Abstract 18531: Adrenergic Stimulation Enhances Mitochondrial Ca 2 + Uptake and Cell Death Signaling Through Pyk2-Dependent Tyrosine Phosphorylation of the Mitochondrial Ca 2 + Uniporter

Abstract

Introduction: Mitochondrial Ca 2+ homeostasis is crucial for balancing cell survival and death. The recent breakthrough discovery of the molecular identity of the mitochondrial Ca 2+ uniporter pore (MCU) opens new possibilities for applying genetic approaches to study the role of mitochondrial Ca 2+ regulation in cardiac cells. Basal tyrosine phosphorylation of MCU was reported from mass spectroscopy of human and mouse tissues, but the signaling pathways that regulate mitochondrial Ca 2+ entry through post-translational modifications of MCU are completely unknown. Hypothesis: Persistent adrenergic signaling induces mitochondrial Ca 2+ overload and activates cell death signaling through MCU tyrosine phosphorylation. Methods: Tyrosine kinase activation and tyrosine phosphorylation of MCU were observed in rat neonatal cardiomyocytes and H9C2 cardiac myoblasts.
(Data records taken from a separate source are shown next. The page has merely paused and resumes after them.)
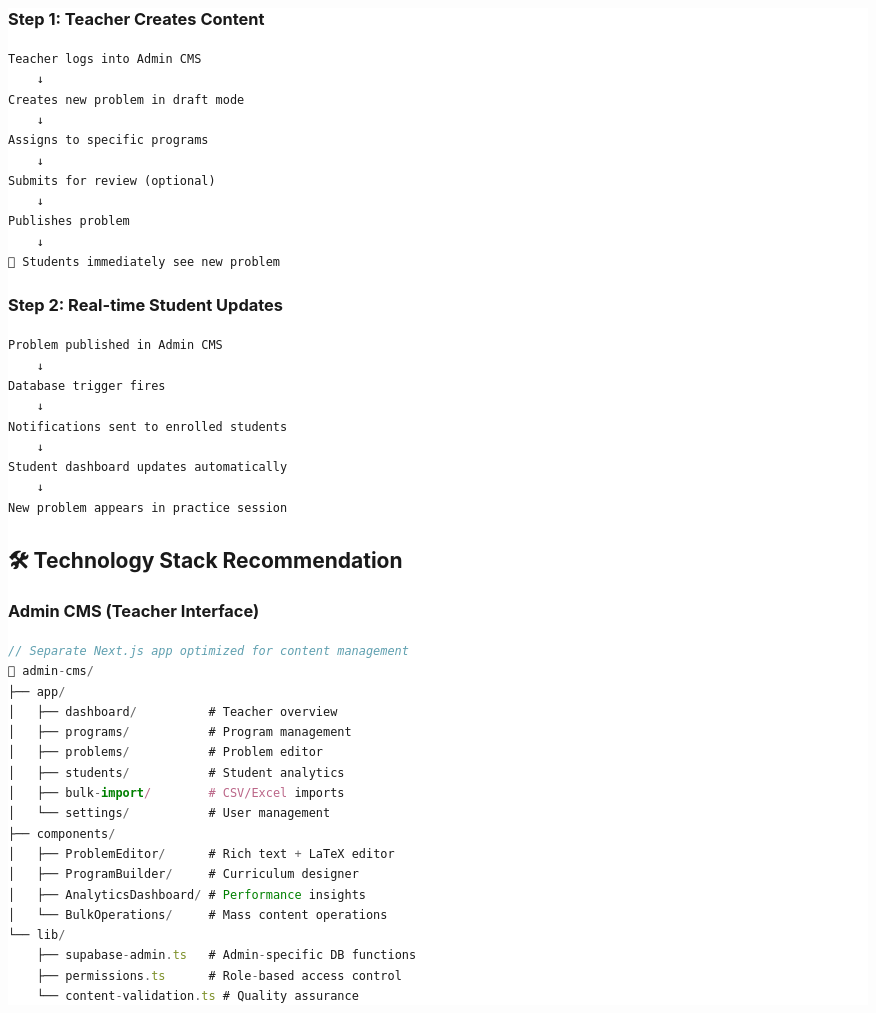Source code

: ### **Step 1: Teacher Creates Content**
```
Teacher logs into Admin CMS
    ↓
Creates new problem in draft mode
    ↓
Assigns to specific programs
    ↓
Submits for review (optional)
    ↓
Publishes problem
    ↓
🚀 Students immediately see new problem
```

### **Step 2: Real-time Student Updates**
```
Problem published in Admin CMS
    ↓
Database trigger fires
    ↓
Notifications sent to enrolled students
    ↓
Student dashboard updates automatically
    ↓
New problem appears in practice session
```

## 🛠️ **Technology Stack Recommendation**

### **Admin CMS (Teacher Interface)**
```typescript
// Separate Next.js app optimized for content management
📂 admin-cms/
├── app/
│   ├── dashboard/          # Teacher overview
│   ├── programs/           # Program management
│   ├── problems/           # Problem editor
│   ├── students/           # Student analytics
│   ├── bulk-import/        # CSV/Excel imports
│   └── settings/           # User management
├── components/
│   ├── ProblemEditor/      # Rich text + LaTeX editor
│   ├── ProgramBuilder/     # Curriculum designer
│   ├── AnalyticsDashboard/ # Performance insights
│   └── BulkOperations/     # Mass content operations
└── lib/
    ├── supabase-admin.ts   # Admin-specific DB functions
    ├── permissions.ts      # Role-based access control
    └── content-validation.ts # Quality assurance
```
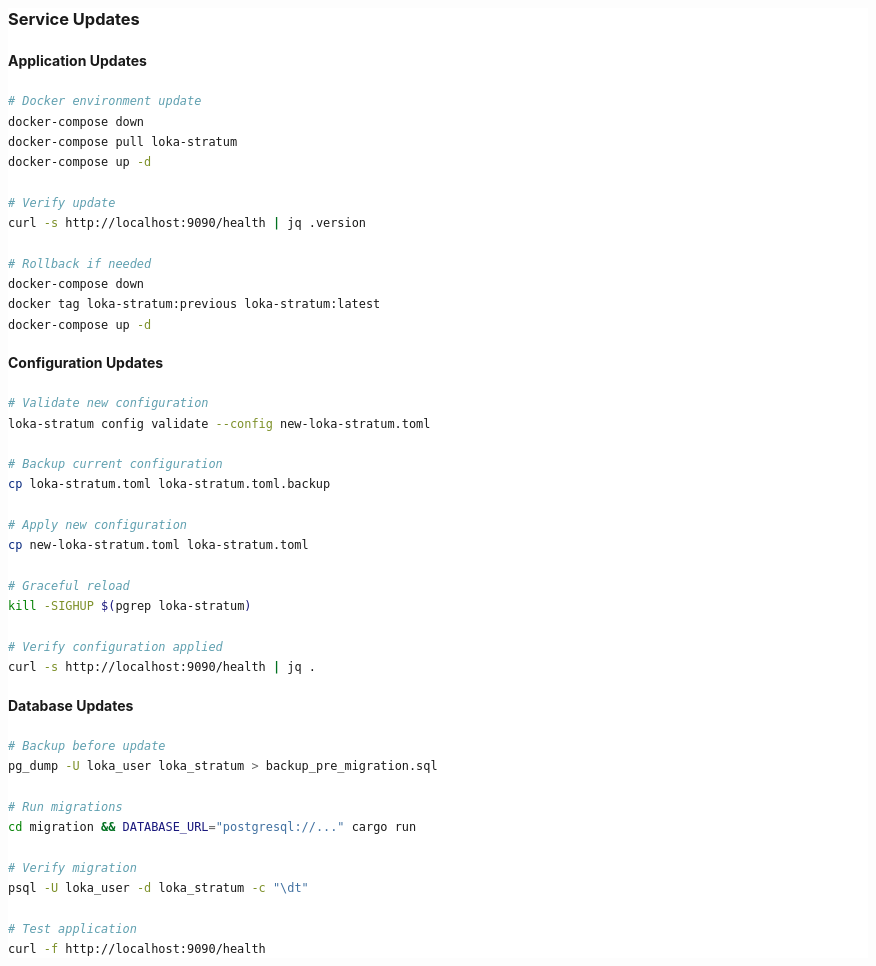### Service Updates

#### Application Updates

```bash
# Docker environment update
docker-compose down
docker-compose pull loka-stratum
docker-compose up -d

# Verify update
curl -s http://localhost:9090/health | jq .version

# Rollback if needed
docker-compose down
docker tag loka-stratum:previous loka-stratum:latest
docker-compose up -d
```

#### Configuration Updates

```bash
# Validate new configuration
loka-stratum config validate --config new-loka-stratum.toml

# Backup current configuration
cp loka-stratum.toml loka-stratum.toml.backup

# Apply new configuration
cp new-loka-stratum.toml loka-stratum.toml

# Graceful reload
kill -SIGHUP $(pgrep loka-stratum)

# Verify configuration applied
curl -s http://localhost:9090/health | jq .
```

#### Database Updates

```bash
# Backup before update
pg_dump -U loka_user loka_stratum > backup_pre_migration.sql

# Run migrations
cd migration && DATABASE_URL="postgresql://..." cargo run

# Verify migration
psql -U loka_user -d loka_stratum -c "\dt"

# Test application
curl -f http://localhost:9090/health
```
Mitochondrial Ca 2+ and reactive oxygen species (ROS) were measured using mitochondrial matrix-targeted Ca 2+ -sensitive inverse pericam and MitoSOX, respectively. Mitochondrial permeability transition pore (mPTP) activity was observed by monitoring the release of GFP-tagged mitochondrial protein, Smac-GFP, using confocal microscopy. Results: α 1 -adrenoceptor (α 1 -AR) signaling activates mitochondria-localized Ca 2+ -dependent tyrosine kinase named proline-rich tyrosine kinase 2 (Pyk2) and accelerates mitochondrial Ca 2+ uptake via Pyk2-dependent MCU phosphorylation and tetrametric MCU channel pore formation. Moreover, persistent α 1 -AR stimulation increases ROS production, mPTP activity, and initiates apoptotic signaling via Pyk2-dependent MCU activation and mitochondrial Ca 2+ overload. Moreover, pretreatment of a potent Pyk2 inhibitor PF-431396 or overexpression of dominant-negative mutant of MCU effectively inhibited α 1 -AR-mediated ROS generation and mPTP activation. Conclusion: The α 1 -AR-Pyk2 dependent tyrosine phosphorylation of the MCU regulates mitochondrial Ca 2+ entry and apoptosis in cardiac cells. Pyk2-MCU signaling may become novel potent therapeutic targets for preventing mitochondrial Ca 2+ overload, oxidative stress and cardiac injury under pathophysiological states such as heart failure, where catecholamine levels highly increase.